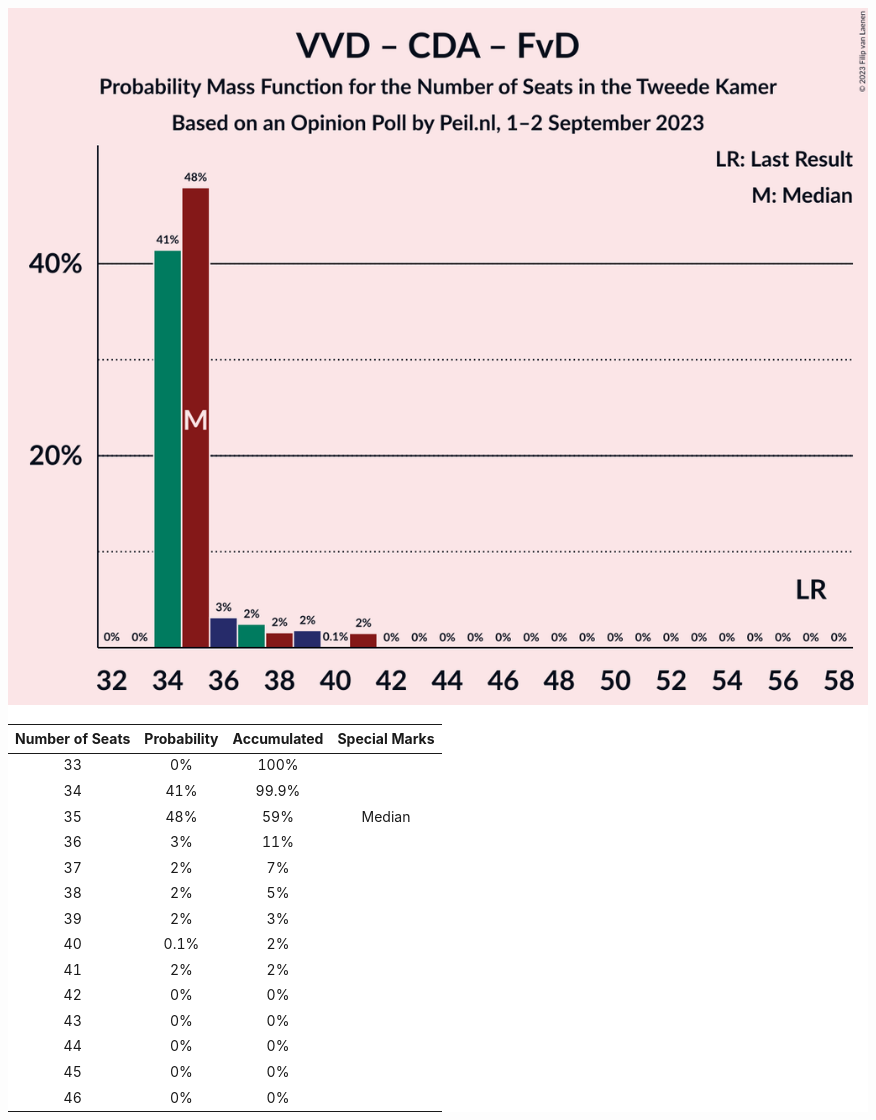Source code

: ![Graph with seats probability mass function not yet produced](2023-09-02-Peilnl-coalitions-seats-pmf-vvd–cda–fvd.png "Seats Probability Mass Function")

| Number of Seats | Probability | Accumulated | Special Marks |
|:---------------:|:-----------:|:-----------:|:-------------:|
| 33 | 0% | 100% |  |
| 34 | 41% | 99.9% |  |
| 35 | 48% | 59% | Median |
| 36 | 3% | 11% |  |
| 37 | 2% | 7% |  |
| 38 | 2% | 5% |  |
| 39 | 2% | 3% |  |
| 40 | 0.1% | 2% |  |
| 41 | 2% | 2% |  |
| 42 | 0% | 0% |  |
| 43 | 0% | 0% |  |
| 44 | 0% | 0% |  |
| 45 | 0% | 0% |  |
| 46 | 0% | 0% |  |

▬▬▬▬▬▬

#### [Exercise details]
Each line above with the string "Probability" in it should be located and copied.

#### [Result]
: ![Graph with seats probability mass function not yet produced](2023-09-02-Peilnl-coalitions-seats-pmf-vvd–cda–fvd.png "Seats Probability Mass Function")
| Number of Seats | Probability | Accumulated | Special Marks |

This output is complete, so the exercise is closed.